I wouldn't normally watch this sort of film. It was on BBC2 recently and I recorded it. I was vaguely intrigued, though. I've a friend who's catholic, though I'm agnostic, so (in my own belief!) I can judge such topics with impartiality. And, that it had a certificate 18 rating - and was British. I wanted to write a review, as so few had already done so.
British films of this era weren't always bad and sometimes, a snapshot looking back brings back memories; good and bad. On the 18 certificate front and with promises of 'forbidden love' I thought maybe a thread (and becoming a monotonous one) of homosexuality and all the juicy factions that would obviously create.

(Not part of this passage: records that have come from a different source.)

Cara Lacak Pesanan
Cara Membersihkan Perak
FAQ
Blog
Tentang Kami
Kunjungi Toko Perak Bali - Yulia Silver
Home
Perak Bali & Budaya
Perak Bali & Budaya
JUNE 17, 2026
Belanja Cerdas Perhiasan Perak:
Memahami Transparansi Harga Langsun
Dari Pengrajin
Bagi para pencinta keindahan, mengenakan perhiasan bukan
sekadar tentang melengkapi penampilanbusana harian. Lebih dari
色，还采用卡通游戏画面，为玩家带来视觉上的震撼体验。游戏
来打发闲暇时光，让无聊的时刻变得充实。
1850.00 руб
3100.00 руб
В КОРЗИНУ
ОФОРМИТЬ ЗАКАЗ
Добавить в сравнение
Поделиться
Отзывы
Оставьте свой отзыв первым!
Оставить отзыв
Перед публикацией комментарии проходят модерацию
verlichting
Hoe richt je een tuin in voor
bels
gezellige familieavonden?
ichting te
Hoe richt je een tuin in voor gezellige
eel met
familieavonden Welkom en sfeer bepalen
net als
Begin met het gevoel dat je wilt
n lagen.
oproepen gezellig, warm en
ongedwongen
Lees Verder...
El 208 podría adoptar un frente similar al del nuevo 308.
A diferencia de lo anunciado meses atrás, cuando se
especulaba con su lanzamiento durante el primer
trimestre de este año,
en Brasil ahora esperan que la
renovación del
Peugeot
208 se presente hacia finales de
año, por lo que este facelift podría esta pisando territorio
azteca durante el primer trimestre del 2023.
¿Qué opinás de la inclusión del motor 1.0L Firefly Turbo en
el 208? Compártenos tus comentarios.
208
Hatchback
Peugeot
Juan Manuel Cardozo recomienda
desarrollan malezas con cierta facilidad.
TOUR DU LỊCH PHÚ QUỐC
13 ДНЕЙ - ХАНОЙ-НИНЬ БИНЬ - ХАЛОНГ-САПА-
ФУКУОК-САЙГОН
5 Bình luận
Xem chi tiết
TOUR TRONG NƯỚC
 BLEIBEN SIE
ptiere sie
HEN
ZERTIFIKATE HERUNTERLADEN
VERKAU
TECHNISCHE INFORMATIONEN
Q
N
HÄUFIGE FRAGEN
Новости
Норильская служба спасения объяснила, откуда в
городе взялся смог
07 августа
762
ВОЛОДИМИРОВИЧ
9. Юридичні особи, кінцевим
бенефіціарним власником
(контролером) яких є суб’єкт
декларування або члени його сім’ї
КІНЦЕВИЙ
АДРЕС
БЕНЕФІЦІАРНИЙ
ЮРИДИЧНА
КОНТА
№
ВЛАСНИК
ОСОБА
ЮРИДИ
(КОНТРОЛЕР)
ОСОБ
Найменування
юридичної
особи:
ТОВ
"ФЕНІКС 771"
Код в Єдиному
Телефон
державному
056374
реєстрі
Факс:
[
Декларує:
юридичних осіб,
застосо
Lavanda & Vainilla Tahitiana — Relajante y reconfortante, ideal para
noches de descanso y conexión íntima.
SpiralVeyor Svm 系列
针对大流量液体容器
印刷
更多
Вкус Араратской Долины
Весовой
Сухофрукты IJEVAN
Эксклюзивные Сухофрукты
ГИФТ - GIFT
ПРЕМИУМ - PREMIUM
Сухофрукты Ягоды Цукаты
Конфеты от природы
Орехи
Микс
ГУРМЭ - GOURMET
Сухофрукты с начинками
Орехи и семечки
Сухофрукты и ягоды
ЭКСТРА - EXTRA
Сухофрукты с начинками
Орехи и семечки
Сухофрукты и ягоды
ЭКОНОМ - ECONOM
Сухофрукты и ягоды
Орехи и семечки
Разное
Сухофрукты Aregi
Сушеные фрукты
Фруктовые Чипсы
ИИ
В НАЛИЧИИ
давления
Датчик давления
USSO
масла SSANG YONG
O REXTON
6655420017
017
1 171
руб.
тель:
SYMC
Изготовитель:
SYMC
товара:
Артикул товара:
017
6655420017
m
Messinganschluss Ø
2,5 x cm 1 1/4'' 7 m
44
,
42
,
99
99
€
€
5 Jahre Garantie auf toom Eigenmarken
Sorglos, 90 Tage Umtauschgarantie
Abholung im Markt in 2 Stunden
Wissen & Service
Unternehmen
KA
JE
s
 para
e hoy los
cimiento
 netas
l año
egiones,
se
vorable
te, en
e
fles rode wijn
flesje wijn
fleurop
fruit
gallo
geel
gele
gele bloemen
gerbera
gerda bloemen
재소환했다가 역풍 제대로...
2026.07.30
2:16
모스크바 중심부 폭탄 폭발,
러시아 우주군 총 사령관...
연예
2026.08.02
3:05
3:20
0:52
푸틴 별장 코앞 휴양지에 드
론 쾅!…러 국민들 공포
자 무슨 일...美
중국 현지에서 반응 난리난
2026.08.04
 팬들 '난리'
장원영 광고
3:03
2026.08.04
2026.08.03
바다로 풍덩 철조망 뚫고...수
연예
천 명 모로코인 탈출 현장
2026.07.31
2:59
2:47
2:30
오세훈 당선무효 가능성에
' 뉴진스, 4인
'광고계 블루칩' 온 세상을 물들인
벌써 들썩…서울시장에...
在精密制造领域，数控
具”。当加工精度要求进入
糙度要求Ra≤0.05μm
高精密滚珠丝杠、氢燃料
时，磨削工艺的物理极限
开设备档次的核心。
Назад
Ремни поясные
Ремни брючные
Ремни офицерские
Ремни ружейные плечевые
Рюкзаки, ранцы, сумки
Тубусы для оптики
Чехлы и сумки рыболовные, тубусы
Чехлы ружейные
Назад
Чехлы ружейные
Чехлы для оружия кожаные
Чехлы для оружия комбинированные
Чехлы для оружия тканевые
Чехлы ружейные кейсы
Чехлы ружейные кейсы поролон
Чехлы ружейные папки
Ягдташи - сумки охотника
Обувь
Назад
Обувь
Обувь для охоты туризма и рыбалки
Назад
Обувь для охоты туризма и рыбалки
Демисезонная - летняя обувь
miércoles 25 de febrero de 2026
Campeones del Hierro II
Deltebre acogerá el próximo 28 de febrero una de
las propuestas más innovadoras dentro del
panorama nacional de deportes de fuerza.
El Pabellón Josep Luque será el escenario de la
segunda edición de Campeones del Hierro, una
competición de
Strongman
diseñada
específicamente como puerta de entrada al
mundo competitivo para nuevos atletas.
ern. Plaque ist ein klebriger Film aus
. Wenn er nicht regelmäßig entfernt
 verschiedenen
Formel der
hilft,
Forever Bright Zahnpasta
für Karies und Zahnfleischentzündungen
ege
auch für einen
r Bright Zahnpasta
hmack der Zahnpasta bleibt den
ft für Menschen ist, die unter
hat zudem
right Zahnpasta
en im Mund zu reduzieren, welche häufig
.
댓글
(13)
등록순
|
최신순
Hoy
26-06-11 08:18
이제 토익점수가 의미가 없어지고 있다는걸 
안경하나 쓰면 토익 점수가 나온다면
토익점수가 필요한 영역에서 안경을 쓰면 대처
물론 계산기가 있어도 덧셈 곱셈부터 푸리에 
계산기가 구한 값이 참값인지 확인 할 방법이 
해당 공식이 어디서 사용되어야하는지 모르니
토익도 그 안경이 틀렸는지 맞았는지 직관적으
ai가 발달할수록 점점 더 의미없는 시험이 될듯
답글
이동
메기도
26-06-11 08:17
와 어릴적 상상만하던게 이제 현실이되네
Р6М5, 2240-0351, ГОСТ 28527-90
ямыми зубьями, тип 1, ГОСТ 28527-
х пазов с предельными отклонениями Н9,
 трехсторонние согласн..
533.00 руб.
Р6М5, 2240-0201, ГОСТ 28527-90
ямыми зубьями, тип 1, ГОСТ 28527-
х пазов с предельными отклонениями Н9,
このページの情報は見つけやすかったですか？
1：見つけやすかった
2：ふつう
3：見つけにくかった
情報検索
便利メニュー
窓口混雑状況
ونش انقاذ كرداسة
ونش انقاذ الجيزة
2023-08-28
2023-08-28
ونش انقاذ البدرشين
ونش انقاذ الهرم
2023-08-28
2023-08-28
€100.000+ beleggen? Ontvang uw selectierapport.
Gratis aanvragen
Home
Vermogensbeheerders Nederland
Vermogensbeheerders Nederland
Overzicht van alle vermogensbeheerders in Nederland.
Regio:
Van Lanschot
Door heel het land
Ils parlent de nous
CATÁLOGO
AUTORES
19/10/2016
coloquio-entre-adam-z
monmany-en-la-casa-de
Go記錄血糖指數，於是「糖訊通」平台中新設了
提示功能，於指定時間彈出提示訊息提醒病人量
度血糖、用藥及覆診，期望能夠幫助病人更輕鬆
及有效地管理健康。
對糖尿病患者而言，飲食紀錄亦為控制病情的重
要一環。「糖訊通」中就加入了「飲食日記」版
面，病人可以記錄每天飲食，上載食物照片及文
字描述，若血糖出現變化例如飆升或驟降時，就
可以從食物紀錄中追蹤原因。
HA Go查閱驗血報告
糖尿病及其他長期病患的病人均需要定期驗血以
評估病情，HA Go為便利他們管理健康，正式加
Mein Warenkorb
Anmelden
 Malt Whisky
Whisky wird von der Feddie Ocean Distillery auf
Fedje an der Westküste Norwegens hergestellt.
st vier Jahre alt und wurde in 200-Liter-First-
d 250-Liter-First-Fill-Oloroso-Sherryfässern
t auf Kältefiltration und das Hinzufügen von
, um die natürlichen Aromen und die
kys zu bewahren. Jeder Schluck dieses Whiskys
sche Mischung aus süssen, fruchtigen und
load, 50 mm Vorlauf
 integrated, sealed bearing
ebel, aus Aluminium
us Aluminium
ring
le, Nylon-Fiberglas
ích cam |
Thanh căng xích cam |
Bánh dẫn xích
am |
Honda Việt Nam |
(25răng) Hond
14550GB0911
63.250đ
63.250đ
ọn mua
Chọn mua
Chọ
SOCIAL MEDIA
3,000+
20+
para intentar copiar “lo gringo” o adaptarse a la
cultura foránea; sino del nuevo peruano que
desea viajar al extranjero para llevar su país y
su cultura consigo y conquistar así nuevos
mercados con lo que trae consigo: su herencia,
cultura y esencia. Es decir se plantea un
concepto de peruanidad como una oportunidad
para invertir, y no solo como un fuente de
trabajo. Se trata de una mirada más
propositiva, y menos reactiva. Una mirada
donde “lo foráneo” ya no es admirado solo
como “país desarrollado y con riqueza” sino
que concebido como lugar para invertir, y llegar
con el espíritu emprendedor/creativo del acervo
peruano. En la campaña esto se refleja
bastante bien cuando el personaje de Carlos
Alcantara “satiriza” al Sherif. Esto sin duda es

Its narrative changes an awful lot mainly because it needs to, to stop becoming more boring than it is. It is just about watchable, if on a day when one is not at all discerning. Acting is mechanical, as are the sex scenes and the dialogue is laboured and uninspired. Directing is though its worse scourge, not because it is necessarily bad but so cliché ridden and very very average. Though I don't watch those TV film dramas and the adult romantic novels that get TV serialised by the bucket-load, this (to me) must be what they must be like. The backing music is typically MOR ish and ponderous camera shots slowly arcing round smiling people, un-blinking into the sunset are not what I pay my TV license for.
There could be a story in there, somewhere, if written with more depth and properly characterised. There's more in these 108minutes than many TV drama series and unfortunately, it floats off into forgetfulness. However, as other reviewers have cited, it is always good to see once familiar faces on our screens in a different light. Those watching to check out Martin Kemp and Paula Hamilton and others that they might recognise, won't be disappointed but I wouldn't say it was worth wading through all this for them alone.
In conclusion, I would say that what started off as a well-meant and sombre but 'worthy' script got cold feet and tried to be a film for everyone. Understandably (& perhaps rightly) clerics, romantics and mainstream adult audiences looking for sex and violence just do not mix.